-- Tasks to complete --
[1] Copy the part of the application security engineer job posting that runs from "- Collaborate with engineers" up to and including "them to resolution.", with no changes.
[2] Continue the application security engineer job posting from the point where it stops.

-- Excerpt to read --
Posted on: 06/01/2022
Job ID: YATS06202213126464
The position is a great opportunity for an entry level Application Security Engineer or people who want to jump into Application Security Career path. You will provide hands-on validation of static code analysis results and software composition analysis results, then communicate with developers to fix with guidance. You will work with another application security engineer and be a part of the security team for the assigned business domain.
- Collaborate with engineers to address security risks and provide mitigation recommendations within the Secure Development Lifecycle (SDLC).
- Perform hands-on analysis against static code scan results and software composition scan results of products and services to proactively discover risks and supervise them to resolution.
- High level of personal integrity, with the ability to professionally handle confidential matters, and reflect appropriate level of judgment as it pertains to security.
- Collaborate with other application security engineers to align tasks with product development schedules and complete tasks in every release timing.

-- Data shown --
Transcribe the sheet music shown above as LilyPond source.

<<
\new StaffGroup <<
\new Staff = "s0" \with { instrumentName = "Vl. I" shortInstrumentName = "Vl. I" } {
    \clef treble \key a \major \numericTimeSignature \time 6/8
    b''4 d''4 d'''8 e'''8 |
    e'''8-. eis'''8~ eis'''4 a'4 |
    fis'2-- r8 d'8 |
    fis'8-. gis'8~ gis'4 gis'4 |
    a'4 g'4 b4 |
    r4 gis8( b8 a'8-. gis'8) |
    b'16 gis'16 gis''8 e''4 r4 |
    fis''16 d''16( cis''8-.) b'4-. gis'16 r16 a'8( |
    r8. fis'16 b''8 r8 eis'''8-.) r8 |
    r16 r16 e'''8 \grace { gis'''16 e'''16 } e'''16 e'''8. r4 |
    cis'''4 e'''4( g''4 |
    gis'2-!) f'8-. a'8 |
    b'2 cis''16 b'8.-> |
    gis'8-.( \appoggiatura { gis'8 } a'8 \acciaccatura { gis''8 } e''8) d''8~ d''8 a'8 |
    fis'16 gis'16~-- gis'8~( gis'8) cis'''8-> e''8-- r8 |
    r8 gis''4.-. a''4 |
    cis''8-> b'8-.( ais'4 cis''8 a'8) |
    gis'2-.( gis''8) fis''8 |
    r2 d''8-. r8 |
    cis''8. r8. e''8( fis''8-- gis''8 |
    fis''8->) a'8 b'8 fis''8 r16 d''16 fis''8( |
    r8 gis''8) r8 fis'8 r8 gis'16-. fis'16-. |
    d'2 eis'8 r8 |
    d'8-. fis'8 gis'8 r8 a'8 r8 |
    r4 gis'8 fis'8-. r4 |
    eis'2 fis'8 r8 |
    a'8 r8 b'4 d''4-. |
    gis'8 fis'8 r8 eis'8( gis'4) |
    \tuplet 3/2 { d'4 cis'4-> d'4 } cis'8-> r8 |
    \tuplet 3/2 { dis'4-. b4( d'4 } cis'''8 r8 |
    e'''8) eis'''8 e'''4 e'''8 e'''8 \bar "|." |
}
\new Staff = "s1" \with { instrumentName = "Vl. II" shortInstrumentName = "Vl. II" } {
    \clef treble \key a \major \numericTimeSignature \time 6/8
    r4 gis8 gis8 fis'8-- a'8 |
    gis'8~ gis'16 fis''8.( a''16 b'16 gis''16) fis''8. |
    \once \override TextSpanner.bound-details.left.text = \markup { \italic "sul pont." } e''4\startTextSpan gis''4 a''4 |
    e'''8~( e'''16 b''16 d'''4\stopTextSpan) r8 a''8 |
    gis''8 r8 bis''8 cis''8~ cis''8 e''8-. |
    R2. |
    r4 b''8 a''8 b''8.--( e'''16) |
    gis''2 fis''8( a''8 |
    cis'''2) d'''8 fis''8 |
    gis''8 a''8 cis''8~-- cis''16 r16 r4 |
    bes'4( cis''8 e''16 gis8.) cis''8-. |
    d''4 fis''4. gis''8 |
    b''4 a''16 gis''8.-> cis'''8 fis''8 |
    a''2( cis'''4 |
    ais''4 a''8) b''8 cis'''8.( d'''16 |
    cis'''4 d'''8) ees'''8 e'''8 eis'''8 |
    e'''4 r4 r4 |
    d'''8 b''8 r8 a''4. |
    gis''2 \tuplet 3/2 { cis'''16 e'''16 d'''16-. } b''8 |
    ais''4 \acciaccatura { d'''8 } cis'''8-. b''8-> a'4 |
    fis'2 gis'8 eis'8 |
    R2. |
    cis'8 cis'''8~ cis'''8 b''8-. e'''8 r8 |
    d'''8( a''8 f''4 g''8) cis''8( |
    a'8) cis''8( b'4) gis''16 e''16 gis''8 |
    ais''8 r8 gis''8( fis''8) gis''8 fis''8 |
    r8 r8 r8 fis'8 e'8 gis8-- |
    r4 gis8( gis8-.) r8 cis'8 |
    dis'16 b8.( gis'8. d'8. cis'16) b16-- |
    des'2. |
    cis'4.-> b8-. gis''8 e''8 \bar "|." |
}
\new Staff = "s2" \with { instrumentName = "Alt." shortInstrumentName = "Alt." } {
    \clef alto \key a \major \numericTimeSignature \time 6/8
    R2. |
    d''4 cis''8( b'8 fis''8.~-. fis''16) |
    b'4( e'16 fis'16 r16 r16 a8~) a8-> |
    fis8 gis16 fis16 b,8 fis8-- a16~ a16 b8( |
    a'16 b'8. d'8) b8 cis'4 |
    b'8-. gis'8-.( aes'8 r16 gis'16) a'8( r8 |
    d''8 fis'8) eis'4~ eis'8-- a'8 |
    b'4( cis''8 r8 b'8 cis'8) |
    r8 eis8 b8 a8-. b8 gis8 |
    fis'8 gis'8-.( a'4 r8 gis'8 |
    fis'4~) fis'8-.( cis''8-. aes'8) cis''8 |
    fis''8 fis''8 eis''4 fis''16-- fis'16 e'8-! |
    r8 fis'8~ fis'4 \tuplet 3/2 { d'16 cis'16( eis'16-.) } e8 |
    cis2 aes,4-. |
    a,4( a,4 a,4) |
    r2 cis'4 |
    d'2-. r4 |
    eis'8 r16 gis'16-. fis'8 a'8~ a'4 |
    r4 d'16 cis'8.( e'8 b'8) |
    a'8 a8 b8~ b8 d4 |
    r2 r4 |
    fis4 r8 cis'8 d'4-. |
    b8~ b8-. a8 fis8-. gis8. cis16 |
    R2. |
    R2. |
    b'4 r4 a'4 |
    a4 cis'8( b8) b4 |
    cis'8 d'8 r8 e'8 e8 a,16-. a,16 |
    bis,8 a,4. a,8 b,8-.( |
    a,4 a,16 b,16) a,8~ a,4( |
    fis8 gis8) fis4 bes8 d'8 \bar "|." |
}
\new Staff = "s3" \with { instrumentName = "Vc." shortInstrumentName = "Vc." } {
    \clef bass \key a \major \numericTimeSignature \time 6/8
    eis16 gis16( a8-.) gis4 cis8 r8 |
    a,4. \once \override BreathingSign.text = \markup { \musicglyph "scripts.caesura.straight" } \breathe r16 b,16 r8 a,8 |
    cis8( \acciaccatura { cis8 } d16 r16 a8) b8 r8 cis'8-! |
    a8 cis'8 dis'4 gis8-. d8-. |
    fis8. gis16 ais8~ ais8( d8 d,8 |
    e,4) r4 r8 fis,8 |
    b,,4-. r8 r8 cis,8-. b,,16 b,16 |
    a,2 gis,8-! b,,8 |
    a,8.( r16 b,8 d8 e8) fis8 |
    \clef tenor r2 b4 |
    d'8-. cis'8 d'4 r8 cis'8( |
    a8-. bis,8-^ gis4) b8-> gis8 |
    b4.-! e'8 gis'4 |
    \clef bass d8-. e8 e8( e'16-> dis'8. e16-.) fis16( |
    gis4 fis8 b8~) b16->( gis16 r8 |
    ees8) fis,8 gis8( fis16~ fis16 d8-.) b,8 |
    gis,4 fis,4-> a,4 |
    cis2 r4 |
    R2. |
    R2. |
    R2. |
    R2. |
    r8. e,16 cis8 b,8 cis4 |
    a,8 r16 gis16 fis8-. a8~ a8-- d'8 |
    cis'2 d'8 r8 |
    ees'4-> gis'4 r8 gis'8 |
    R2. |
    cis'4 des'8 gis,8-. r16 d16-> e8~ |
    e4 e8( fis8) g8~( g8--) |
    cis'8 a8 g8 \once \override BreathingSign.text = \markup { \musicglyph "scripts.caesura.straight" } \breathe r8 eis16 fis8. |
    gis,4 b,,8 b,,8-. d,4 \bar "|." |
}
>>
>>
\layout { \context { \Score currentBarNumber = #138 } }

-- Solved tasks --
[1]
- Collaborate with engineers to address security risks and provide mitigation recommendations within the Secure Development Lifecycle (SDLC).
- Perform hands-on analysis against static code scan results and software composition scan results of products and services to proactively discover risks and supervise them to resolution.

[2]
- Participating in ad hoc projects as needed and assisting management with requests related to servicing oversight
- Additional responsibilities as required by management
- 2+ years’ experience working within software development.
- A bachelor’s degree in Computer Science/Information Security/Cyber Security or equivalent.
- Excellent written and oral communication skills, as well as social skills including the ability to articulate to both technical and non-technical audiences.
- Able to work both independently as well with development teams and multi-task effectively.
- Firm understanding of enterprise class application architectures that are highly scalable and reliable and the expertise to secure them.
- Experience of security architecture and design reviews.
- Experience with multiple languages such as Java, Go, Python and Perl etc. and understand how to detect and remedy related security issues such as OWASP top 10.
- Excellent analytical, evaluative, and problem-solving abilities.
- Experience with securing host, database, and application solutions for multi-tier systems.
- Experience with Penetration Testing.
- Knowledge of automated attack tools and developing mitigation techniques.
- Hacker Mindset and always strives to think like an attacker.
- Experience with AWS and Akamai technologies.
- Technical certifications within information security are a plus (CISSP, CCSP, GIAC or equivalents).